Wait. About forty-five minutes into The Alamo, a man appears on that immense Todd-AO horizon. He smiles. He moves his shoulders a little. He says "Les-go" or something like it; who cares what he says? He goes riding through the tall grass down to San Antonio, right off the top of the screen, and you are, if you are like me, lost, lost forever. It is John Wayne. It might be Clark Gable, appearing in a white linen suit amid the flaming ruin of Atlanta to carry Scarlett home to Tara; it might be the purr of an American plane—always distinguishable from Axis planes, which had engines that whined—coming in overhead just as the rations run out in a World War II movie. From then on, the ball game's over.

At least it was for me. I wept as Wayne told his Mexican inamorata How A Man's Gotta Live. I wept as he explained why Republic Is A Beautiful Word.

I wept throughout the siege of the mission; there was no use in my companion's trying to amuse me by pointing out that it had just come home to Richard Widmark, although the problem had been under discussion on screen for some three hours, that "WE NEED MORE MEN.'"
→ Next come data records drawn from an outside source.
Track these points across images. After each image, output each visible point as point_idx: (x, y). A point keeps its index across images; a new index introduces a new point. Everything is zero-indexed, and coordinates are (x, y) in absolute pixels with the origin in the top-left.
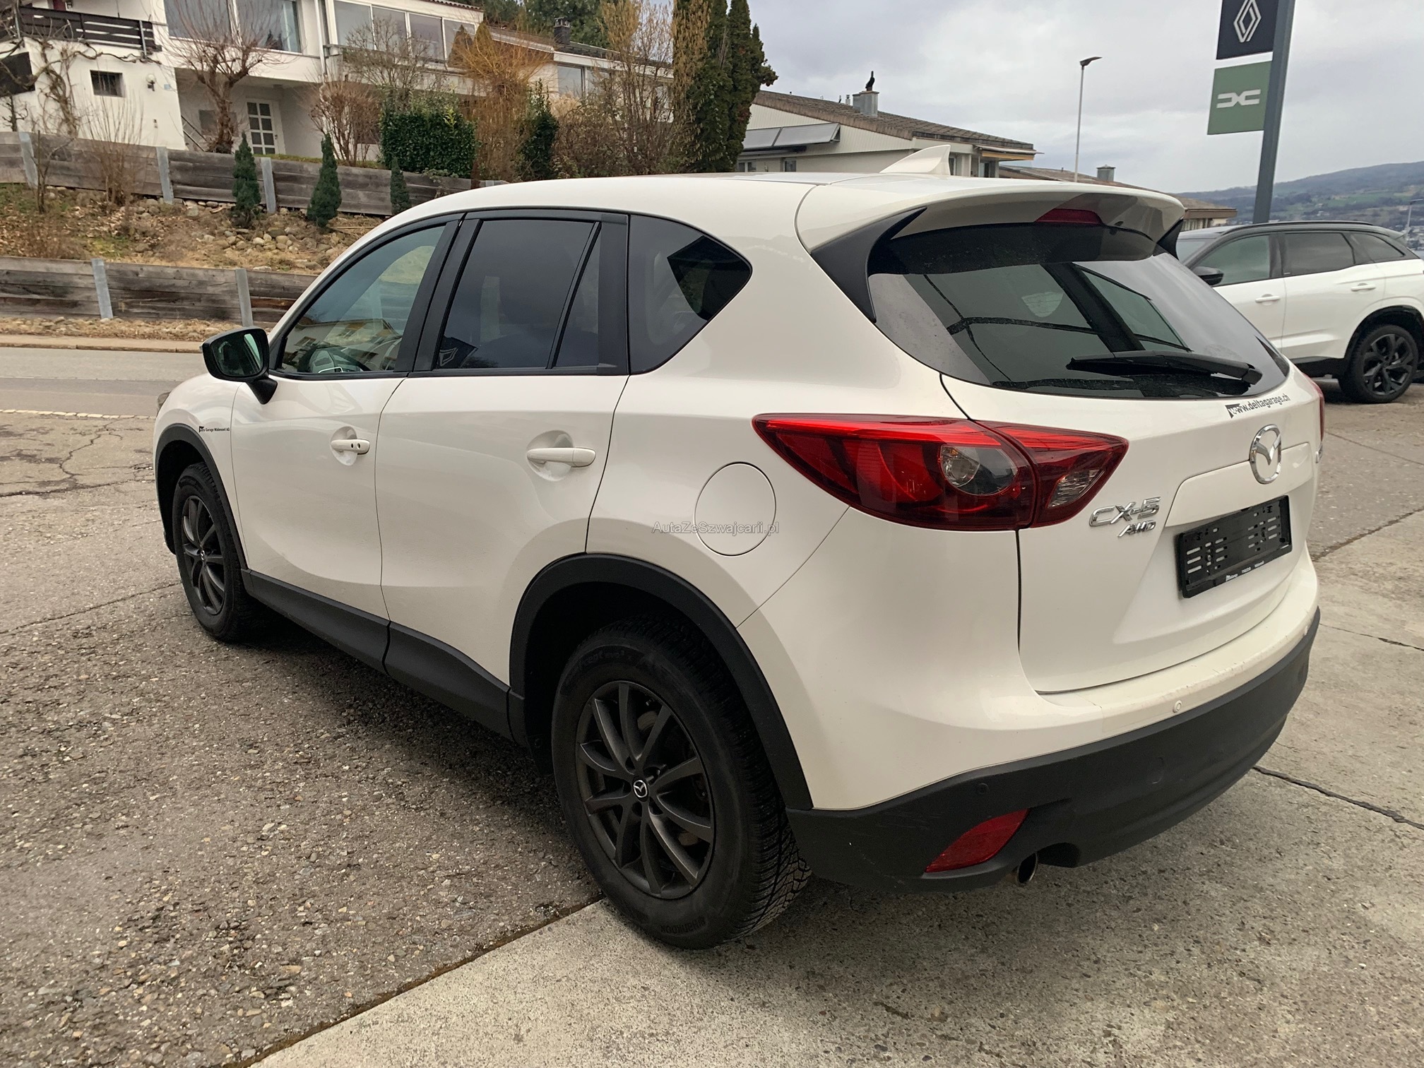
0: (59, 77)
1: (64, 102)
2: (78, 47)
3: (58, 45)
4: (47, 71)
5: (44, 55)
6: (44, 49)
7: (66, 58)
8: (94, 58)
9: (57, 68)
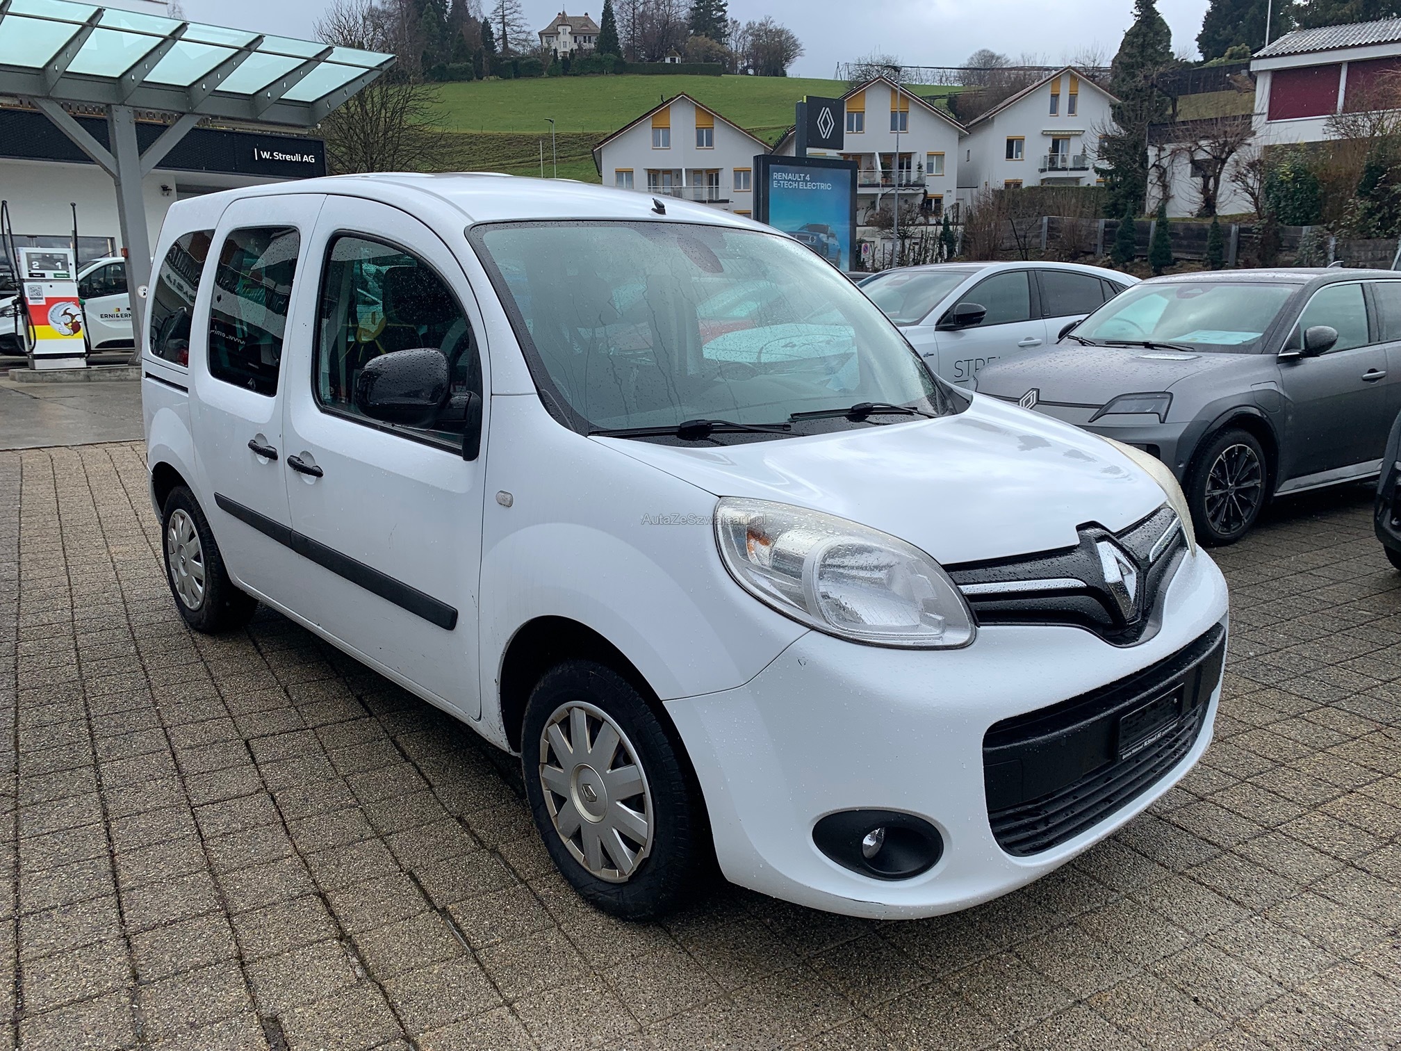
2: (1186, 145)
3: (1169, 147)
4: (1158, 166)
6: (1159, 151)
7: (1175, 154)
8: (1193, 151)
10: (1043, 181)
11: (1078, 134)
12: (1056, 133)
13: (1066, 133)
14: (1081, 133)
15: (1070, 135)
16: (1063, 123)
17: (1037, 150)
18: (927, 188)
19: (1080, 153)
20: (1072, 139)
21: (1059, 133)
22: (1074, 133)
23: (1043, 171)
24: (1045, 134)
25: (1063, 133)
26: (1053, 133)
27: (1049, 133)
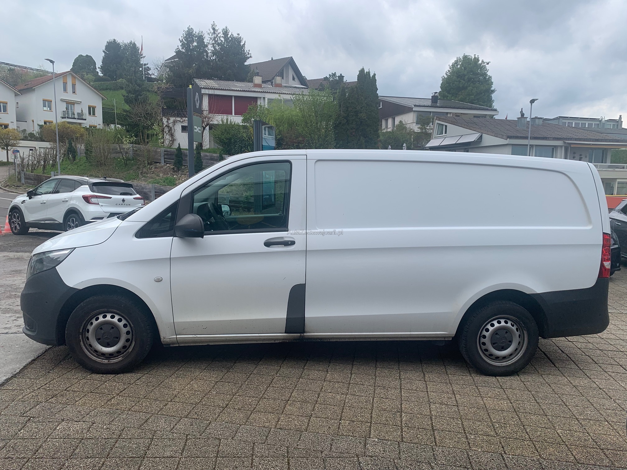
0: (171, 128)
1: (172, 135)
2: (179, 119)
3: (172, 119)
4: (168, 127)
5: (168, 122)
6: (168, 120)
7: (174, 122)
8: (182, 122)
9: (171, 125)
10: (63, 122)
11: (79, 103)
12: (67, 101)
13: (73, 102)
15: (75, 103)
16: (70, 97)
19: (80, 112)
20: (76, 105)
21: (69, 101)
23: (62, 118)
24: (62, 100)
25: (71, 101)
26: (66, 100)
27: (64, 100)
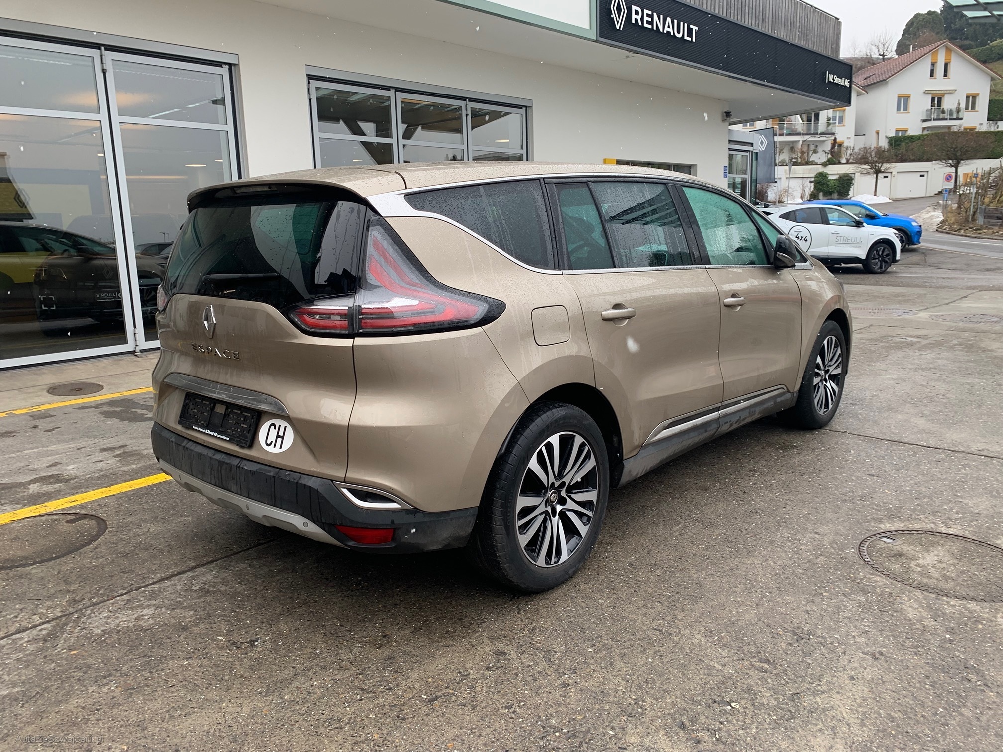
10: (924, 129)
11: (951, 92)
12: (935, 92)
13: (943, 92)
14: (953, 91)
15: (944, 94)
16: (939, 84)
17: (921, 105)
18: (837, 136)
19: (956, 106)
20: (946, 97)
21: (938, 92)
22: (948, 91)
23: (924, 121)
25: (940, 92)
26: (932, 92)
27: (929, 92)
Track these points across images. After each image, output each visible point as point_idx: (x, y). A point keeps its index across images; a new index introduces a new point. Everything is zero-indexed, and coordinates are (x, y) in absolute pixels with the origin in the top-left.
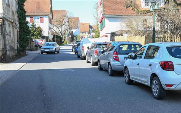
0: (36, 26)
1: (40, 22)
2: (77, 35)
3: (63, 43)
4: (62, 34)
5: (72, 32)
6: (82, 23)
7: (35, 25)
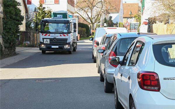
0: (46, 10)
1: (54, 3)
2: (118, 23)
3: (91, 35)
4: (92, 22)
5: (111, 17)
6: (127, 3)
7: (44, 8)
I was inconsolable by the time the battle was done, and Wayne lay on the cold cold ground, bleeding as no one has bled since Janet Leigh in Psycho. The last white woman walked out of the Alamo then. She had soot on her face, and she was carrying her child, and she held her head high as she walked past Santa Anna into the sunset.

So conspicuous was my sniffling by then that you could scarcely hear the snickers from my neighbors, a couple of young men from Esquire, both of whom resembled Arthur M. Schlesinger Jr. They don't make 'em like Duke on the New Frontier.